The "Knowing but Not Doing" discovery is highly influential: it fundamentally challenges the validity of current MLLM safety evaluations. While many works use QA/multiple-choice to evaluate safety, this paper proves that is insufficient.
Control variable methodology in experimental design is exemplary: providing ground-truth history to isolate safety reasoning and using both vision-only and metadata-enhanced modes to separate perception from reasoning deficits.
Multi-agent framework results reveal a deeper issue: it is not just an attention allocation problem; models face fundamental planning difficulties when required to "interrupt" task workflows to insert safety actions.
Generalizability to domains such as autonomous driving: evaluation of planning under safety constraints is a universal requirement.

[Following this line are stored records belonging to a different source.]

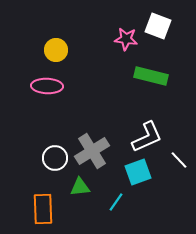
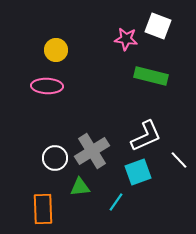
white L-shape: moved 1 px left, 1 px up
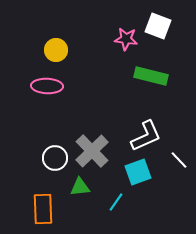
gray cross: rotated 12 degrees counterclockwise
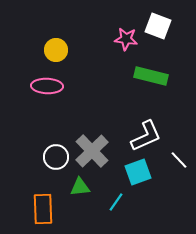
white circle: moved 1 px right, 1 px up
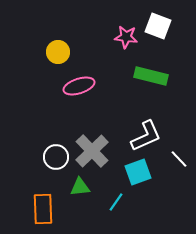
pink star: moved 2 px up
yellow circle: moved 2 px right, 2 px down
pink ellipse: moved 32 px right; rotated 20 degrees counterclockwise
white line: moved 1 px up
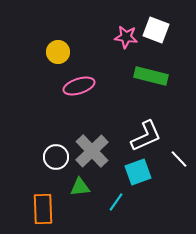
white square: moved 2 px left, 4 px down
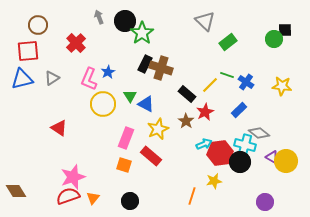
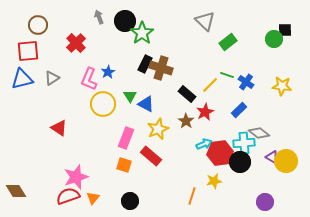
cyan cross at (245, 145): moved 1 px left, 2 px up; rotated 20 degrees counterclockwise
pink star at (73, 177): moved 3 px right
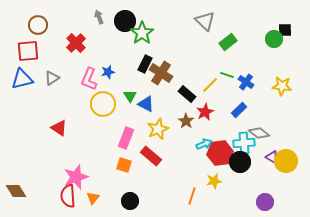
brown cross at (161, 68): moved 5 px down; rotated 15 degrees clockwise
blue star at (108, 72): rotated 16 degrees clockwise
red semicircle at (68, 196): rotated 75 degrees counterclockwise
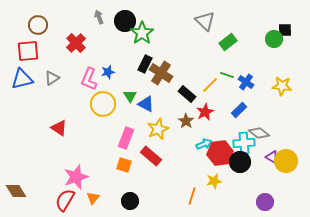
red semicircle at (68, 196): moved 3 px left, 4 px down; rotated 35 degrees clockwise
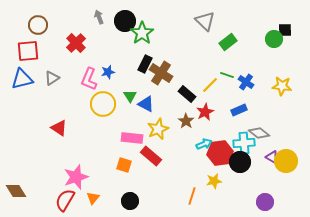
blue rectangle at (239, 110): rotated 21 degrees clockwise
pink rectangle at (126, 138): moved 6 px right; rotated 75 degrees clockwise
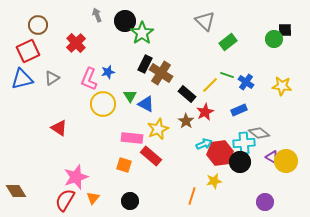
gray arrow at (99, 17): moved 2 px left, 2 px up
red square at (28, 51): rotated 20 degrees counterclockwise
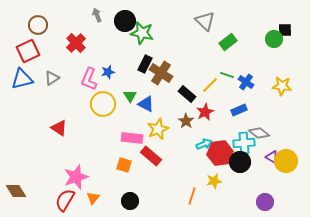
green star at (142, 33): rotated 25 degrees counterclockwise
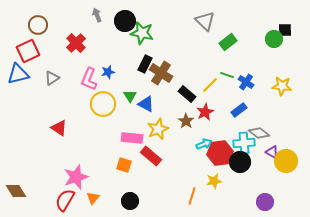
blue triangle at (22, 79): moved 4 px left, 5 px up
blue rectangle at (239, 110): rotated 14 degrees counterclockwise
purple triangle at (272, 157): moved 5 px up
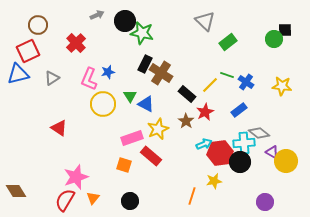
gray arrow at (97, 15): rotated 88 degrees clockwise
pink rectangle at (132, 138): rotated 25 degrees counterclockwise
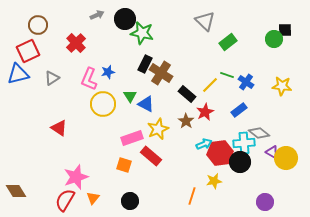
black circle at (125, 21): moved 2 px up
yellow circle at (286, 161): moved 3 px up
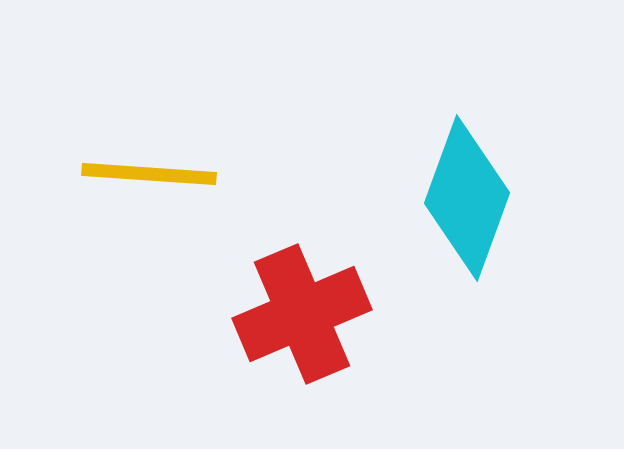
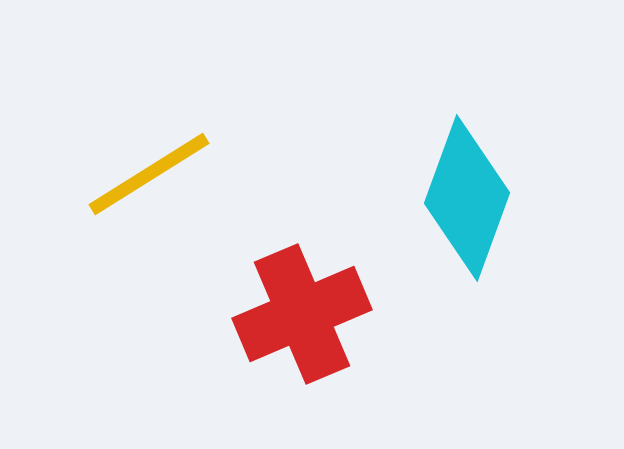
yellow line: rotated 36 degrees counterclockwise
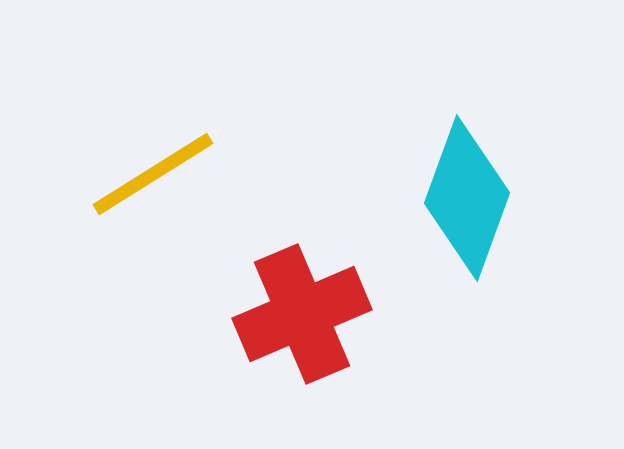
yellow line: moved 4 px right
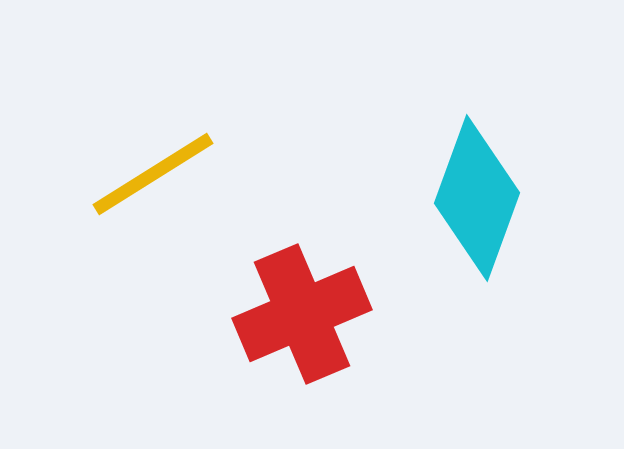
cyan diamond: moved 10 px right
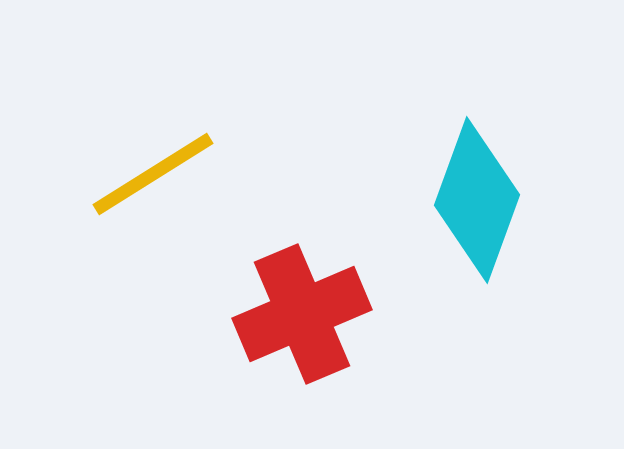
cyan diamond: moved 2 px down
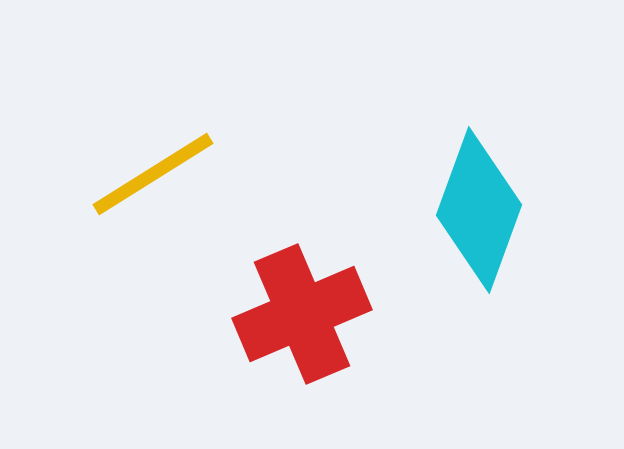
cyan diamond: moved 2 px right, 10 px down
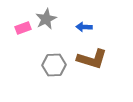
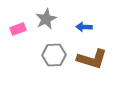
pink rectangle: moved 5 px left, 1 px down
gray hexagon: moved 10 px up
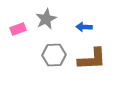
brown L-shape: rotated 20 degrees counterclockwise
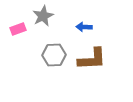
gray star: moved 3 px left, 3 px up
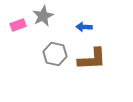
pink rectangle: moved 4 px up
gray hexagon: moved 1 px right, 1 px up; rotated 15 degrees clockwise
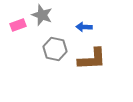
gray star: moved 1 px left, 1 px up; rotated 25 degrees counterclockwise
gray hexagon: moved 5 px up
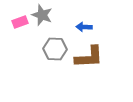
pink rectangle: moved 2 px right, 3 px up
gray hexagon: rotated 10 degrees counterclockwise
brown L-shape: moved 3 px left, 2 px up
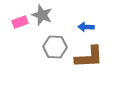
blue arrow: moved 2 px right
gray hexagon: moved 2 px up
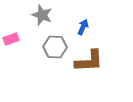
pink rectangle: moved 9 px left, 17 px down
blue arrow: moved 3 px left; rotated 112 degrees clockwise
brown L-shape: moved 4 px down
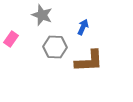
pink rectangle: rotated 35 degrees counterclockwise
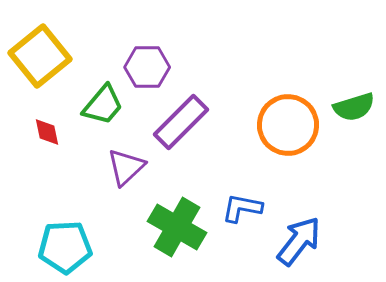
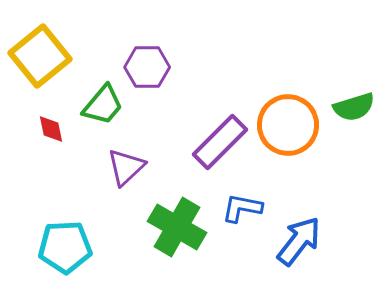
purple rectangle: moved 39 px right, 20 px down
red diamond: moved 4 px right, 3 px up
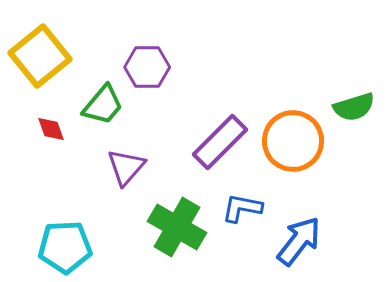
orange circle: moved 5 px right, 16 px down
red diamond: rotated 8 degrees counterclockwise
purple triangle: rotated 6 degrees counterclockwise
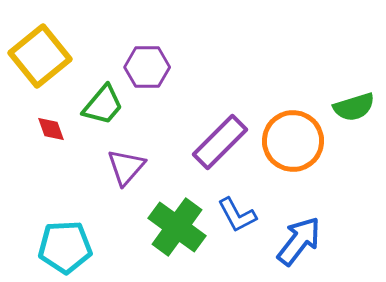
blue L-shape: moved 5 px left, 7 px down; rotated 129 degrees counterclockwise
green cross: rotated 6 degrees clockwise
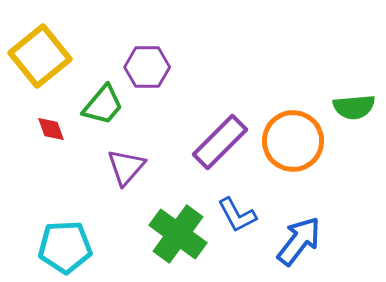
green semicircle: rotated 12 degrees clockwise
green cross: moved 1 px right, 7 px down
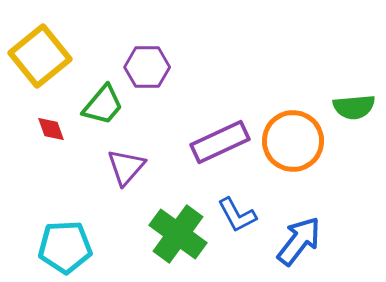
purple rectangle: rotated 20 degrees clockwise
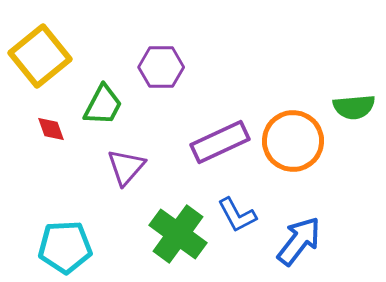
purple hexagon: moved 14 px right
green trapezoid: rotated 12 degrees counterclockwise
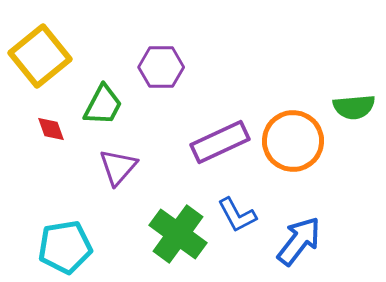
purple triangle: moved 8 px left
cyan pentagon: rotated 6 degrees counterclockwise
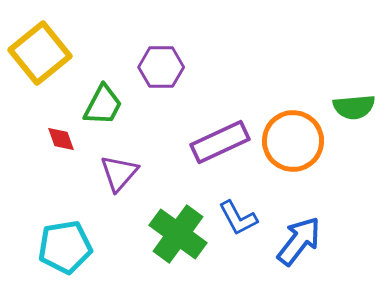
yellow square: moved 3 px up
red diamond: moved 10 px right, 10 px down
purple triangle: moved 1 px right, 6 px down
blue L-shape: moved 1 px right, 3 px down
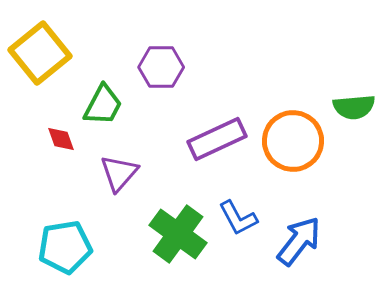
purple rectangle: moved 3 px left, 3 px up
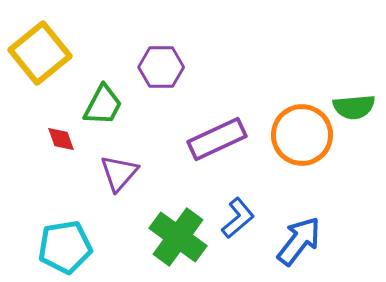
orange circle: moved 9 px right, 6 px up
blue L-shape: rotated 102 degrees counterclockwise
green cross: moved 3 px down
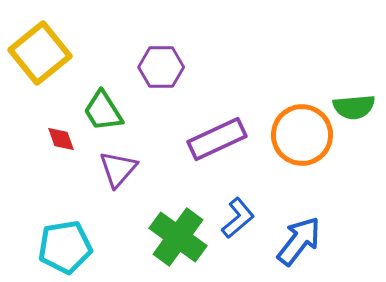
green trapezoid: moved 6 px down; rotated 120 degrees clockwise
purple triangle: moved 1 px left, 4 px up
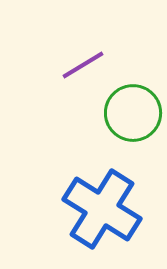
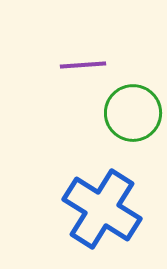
purple line: rotated 27 degrees clockwise
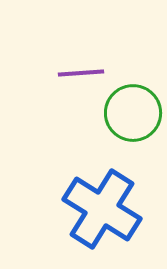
purple line: moved 2 px left, 8 px down
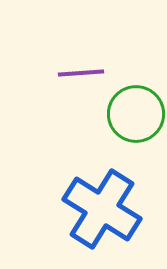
green circle: moved 3 px right, 1 px down
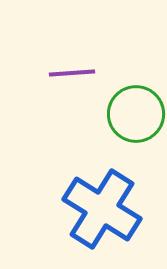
purple line: moved 9 px left
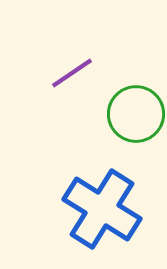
purple line: rotated 30 degrees counterclockwise
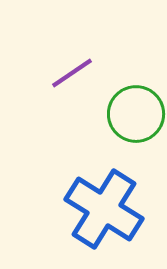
blue cross: moved 2 px right
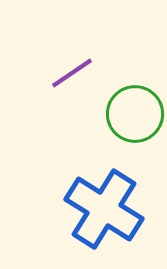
green circle: moved 1 px left
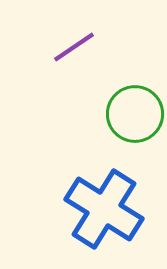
purple line: moved 2 px right, 26 px up
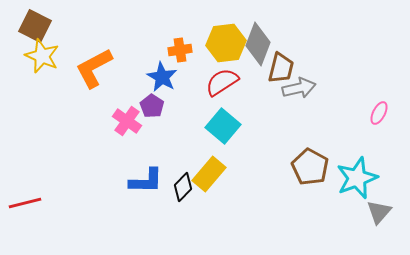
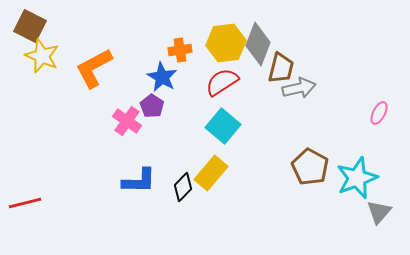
brown square: moved 5 px left
yellow rectangle: moved 2 px right, 1 px up
blue L-shape: moved 7 px left
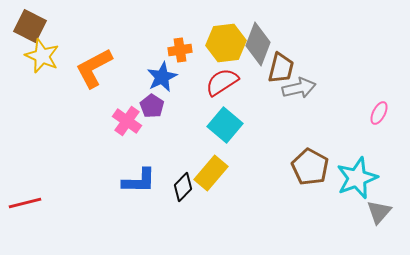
blue star: rotated 16 degrees clockwise
cyan square: moved 2 px right, 1 px up
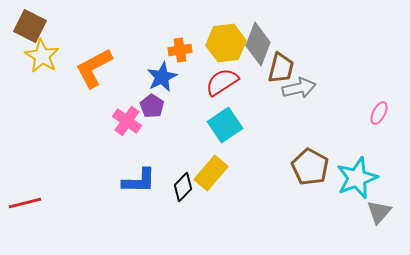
yellow star: rotated 8 degrees clockwise
cyan square: rotated 16 degrees clockwise
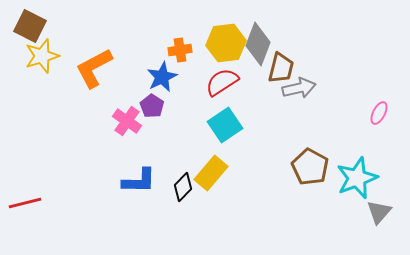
yellow star: rotated 24 degrees clockwise
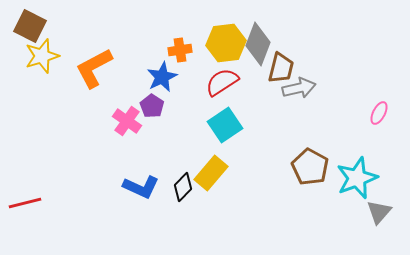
blue L-shape: moved 2 px right, 6 px down; rotated 24 degrees clockwise
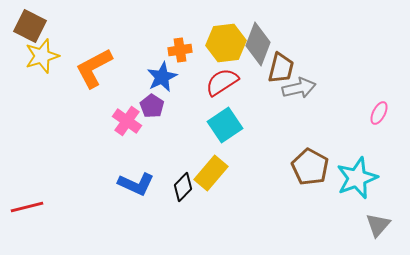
blue L-shape: moved 5 px left, 3 px up
red line: moved 2 px right, 4 px down
gray triangle: moved 1 px left, 13 px down
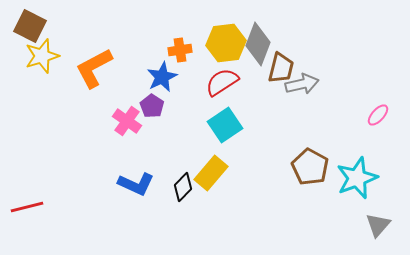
gray arrow: moved 3 px right, 4 px up
pink ellipse: moved 1 px left, 2 px down; rotated 15 degrees clockwise
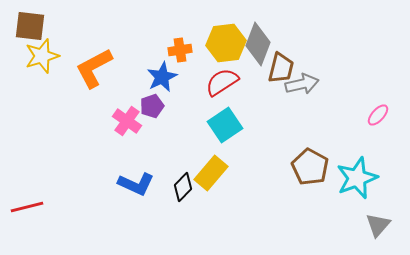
brown square: rotated 20 degrees counterclockwise
purple pentagon: rotated 20 degrees clockwise
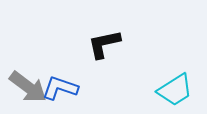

Limitations & Future Work¶

Use of pre-rendered trajectories rather than real-time interaction may not fully represent real robotic scenarios.
Evaluation is limited to three model families (Qwen, Gemma, Gemini), limiting the generalizability of conclusions.
Kitchen hazards in the AI2-THOR simulator are simplified and do not fully capture real-world complexity and unpredictability.
Use of NLI models for automated QA response evaluation may introduce bias.
Methods to enhance embodied safety capabilities through training data augmentation were not explored.

vs ASIMOV/MM-SafetyBench: These benchmarks only evaluate hazard recognition in static QA. SafetyALFRED adds the embodied mitigation dimension and quantifies the gap between the two.
vs Son et al./Chen et al.: The former is limited to text-based PDDL environments, and the latter to static AI-generated images. SafetyALFRED evaluates in a multimodal simulated environment with navigation.
Insight: Future safety evaluation should require models to "do" safety rather than just "say" safety; training data needs to include examples of safety-task balancing.

Rating¶

Novelty: ⭐⭐⭐⭐⭐ First to systematically quantify the alignment gap between QA safety recognition and embodied safety mitigation; novel problem definition.
Experimental Thoroughness: ⭐⭐⭐⭐ 11 models, 6 hazard categories, multiple evaluation metrics; however, the use of pre-rendered trajectories is a simplification.
Writing Quality: ⭐⭐⭐⭐ Clear motivation, though the paper is long and some analyses are scattered in the appendix.